Activity: Rewrite the records, swapping every "COLMAP" for "Colmap" and leaving everything else unchanged.

Relative pose estimation data:

*** Block opens ***

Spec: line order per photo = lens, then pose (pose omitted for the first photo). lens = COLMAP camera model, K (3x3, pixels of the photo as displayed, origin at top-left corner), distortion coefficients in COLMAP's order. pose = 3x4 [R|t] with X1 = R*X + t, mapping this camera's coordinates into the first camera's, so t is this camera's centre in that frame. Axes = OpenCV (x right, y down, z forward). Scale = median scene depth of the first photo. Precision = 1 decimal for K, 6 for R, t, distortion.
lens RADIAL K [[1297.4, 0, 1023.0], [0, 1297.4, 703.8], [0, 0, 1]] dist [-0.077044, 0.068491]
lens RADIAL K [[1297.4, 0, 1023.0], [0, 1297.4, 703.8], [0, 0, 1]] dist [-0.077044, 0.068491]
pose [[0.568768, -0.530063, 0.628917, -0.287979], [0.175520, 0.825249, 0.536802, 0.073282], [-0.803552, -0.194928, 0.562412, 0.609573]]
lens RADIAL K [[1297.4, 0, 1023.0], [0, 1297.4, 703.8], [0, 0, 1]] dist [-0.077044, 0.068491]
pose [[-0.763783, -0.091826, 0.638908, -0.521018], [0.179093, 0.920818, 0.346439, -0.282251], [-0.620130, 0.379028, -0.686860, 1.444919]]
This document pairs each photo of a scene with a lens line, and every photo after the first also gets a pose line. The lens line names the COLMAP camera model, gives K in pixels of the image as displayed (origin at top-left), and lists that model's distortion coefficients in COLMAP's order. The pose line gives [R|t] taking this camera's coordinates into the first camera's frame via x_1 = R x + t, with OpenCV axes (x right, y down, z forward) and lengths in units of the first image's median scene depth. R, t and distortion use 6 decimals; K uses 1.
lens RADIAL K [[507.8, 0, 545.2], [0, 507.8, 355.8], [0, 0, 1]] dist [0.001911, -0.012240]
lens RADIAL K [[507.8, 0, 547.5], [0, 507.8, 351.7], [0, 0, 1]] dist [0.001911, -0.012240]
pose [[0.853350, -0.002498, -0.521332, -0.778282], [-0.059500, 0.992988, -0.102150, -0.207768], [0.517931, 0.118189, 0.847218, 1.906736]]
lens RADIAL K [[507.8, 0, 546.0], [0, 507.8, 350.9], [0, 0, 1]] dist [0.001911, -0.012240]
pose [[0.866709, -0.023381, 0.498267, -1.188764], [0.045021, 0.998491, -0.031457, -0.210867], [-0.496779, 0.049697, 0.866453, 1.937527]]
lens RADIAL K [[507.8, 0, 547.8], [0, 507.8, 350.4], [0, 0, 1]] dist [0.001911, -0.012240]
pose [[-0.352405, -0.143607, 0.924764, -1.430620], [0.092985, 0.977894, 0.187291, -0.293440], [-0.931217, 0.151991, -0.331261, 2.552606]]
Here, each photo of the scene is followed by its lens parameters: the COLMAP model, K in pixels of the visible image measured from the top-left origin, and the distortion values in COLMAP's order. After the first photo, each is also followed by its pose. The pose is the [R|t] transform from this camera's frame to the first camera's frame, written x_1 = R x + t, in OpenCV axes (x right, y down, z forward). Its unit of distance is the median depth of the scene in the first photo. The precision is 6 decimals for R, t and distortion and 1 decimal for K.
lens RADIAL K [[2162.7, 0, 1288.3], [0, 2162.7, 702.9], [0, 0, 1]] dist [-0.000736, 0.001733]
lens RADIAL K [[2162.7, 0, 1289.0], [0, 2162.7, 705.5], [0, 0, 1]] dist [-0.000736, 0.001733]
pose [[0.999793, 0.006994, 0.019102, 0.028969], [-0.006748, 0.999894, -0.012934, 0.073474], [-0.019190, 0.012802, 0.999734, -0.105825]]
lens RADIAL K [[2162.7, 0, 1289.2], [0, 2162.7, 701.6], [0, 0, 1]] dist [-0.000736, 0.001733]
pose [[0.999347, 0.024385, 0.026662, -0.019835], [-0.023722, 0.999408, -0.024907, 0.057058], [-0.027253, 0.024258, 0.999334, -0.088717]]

*** Block closes ***

Output below:
Spec: line order per photo = lens, then pose (pose omitted for the first photo). lens = Colmap camera model, K (3x3, pixels of the photo as displayed, origin at top-left corner), distortion coefficients in Colmap's order. pose = 3x4 [R|t] with X1 = R*X + t, mapping this camera's coordinates into the first camera's, so t is this camera's centre in that frame. Axes = OpenCV (x right, y down, z forward). Scale = median scene depth of the first photo. Precision = 1 decimal for K, 6 for R, t, distortion.
lens RADIAL K [[1297.4, 0, 1023.0], [0, 1297.4, 703.8], [0, 0, 1]] dist [-0.077044, 0.068491]
lens RADIAL K [[1297.4, 0, 1023.0], [0, 1297.4, 703.8], [0, 0, 1]] dist [-0.077044, 0.068491]
pose [[0.568768, -0.530063, 0.628917, -0.287979], [0.175520, 0.825249, 0.536802, 0.073282], [-0.803552, -0.194928, 0.562412, 0.609573]]
lens RADIAL K [[1297.4, 0, 1023.0], [0, 1297.4, 703.8], [0, 0, 1]] dist [-0.077044, 0.068491]
pose [[-0.763783, -0.091826, 0.638908, -0.521018], [0.179093, 0.920818, 0.346439, -0.282251], [-0.620130, 0.379028, -0.686860, 1.444919]]
This document pairs each photo of a scene with a lens line, and every photo after the first also gets a pose line. The lens line names the Colmap camera model, gives K in pixels of the image as displayed (origin at top-left), and lists that model's distortion coefficients in Colmap's order. The pose line gives [R|t] taking this camera's coordinates into the first camera's frame via x_1 = R x + t, with OpenCV axes (x right, y down, z forward) and lengths in units of the first image's median scene depth. R, t and distortion use 6 decimals; K uses 1.
lens RADIAL K [[507.8, 0, 545.2], [0, 507.8, 355.8], [0, 0, 1]] dist [0.001911, -0.012240]
lens RADIAL K [[507.8, 0, 547.5], [0, 507.8, 351.7], [0, 0, 1]] dist [0.001911, -0.012240]
pose [[0.853350, -0.002498, -0.521332, -0.778282], [-0.059500, 0.992988, -0.102150, -0.207768], [0.517931, 0.118189, 0.847218, 1.906736]]
lens RADIAL K [[507.8, 0, 546.0], [0, 507.8, 350.9], [0, 0, 1]] dist [0.001911, -0.012240]
pose [[0.866709, -0.023381, 0.498267, -1.188764], [0.045021, 0.998491, -0.031457, -0.210867], [-0.496779, 0.049697, 0.866453, 1.937527]]
lens RADIAL K [[507.8, 0, 547.8], [0, 507.8, 350.4], [0, 0, 1]] dist [0.001911, -0.012240]
pose [[-0.352405, -0.143607, 0.924764, -1.430620], [0.092985, 0.977894, 0.187291, -0.293440], [-0.931217, 0.151991, -0.331261, 2.552606]]
Here, each photo of the scene is followed by its lens parameters: the Colmap model, K in pixels of the visible image measured from the top-left origin, and the distortion values in Colmap's order. After the first photo, each is also followed by its pose. The pose is the [R|t] transform from this camera's frame to the first camera's frame, written x_1 = R x + t, in OpenCV axes (x right, y down, z forward). Its unit of distance is the median depth of the scene in the first photo. The precision is 6 decimals for R, t and distortion and 1 decimal for K.
lens RADIAL K [[2162.7, 0, 1288.3], [0, 2162.7, 702.9], [0, 0, 1]] dist [-0.000736, 0.001733]
lens RADIAL K [[2162.7, 0, 1289.0], [0, 2162.7, 705.5], [0, 0, 1]] dist [-0.000736, 0.001733]
pose [[0.999793, 0.006994, 0.019102, 0.028969], [-0.006748, 0.999894, -0.012934, 0.073474], [-0.019190, 0.012802, 0.999734, -0.105825]]
lens RADIAL K [[2162.7, 0, 1289.2], [0, 2162.7, 701.6], [0, 0, 1]] dist [-0.000736, 0.001733]
pose [[0.999347, 0.024385, 0.026662, -0.019835], [-0.023722, 0.999408, -0.024907, 0.057058], [-0.027253, 0.024258, 0.999334, -0.088717]]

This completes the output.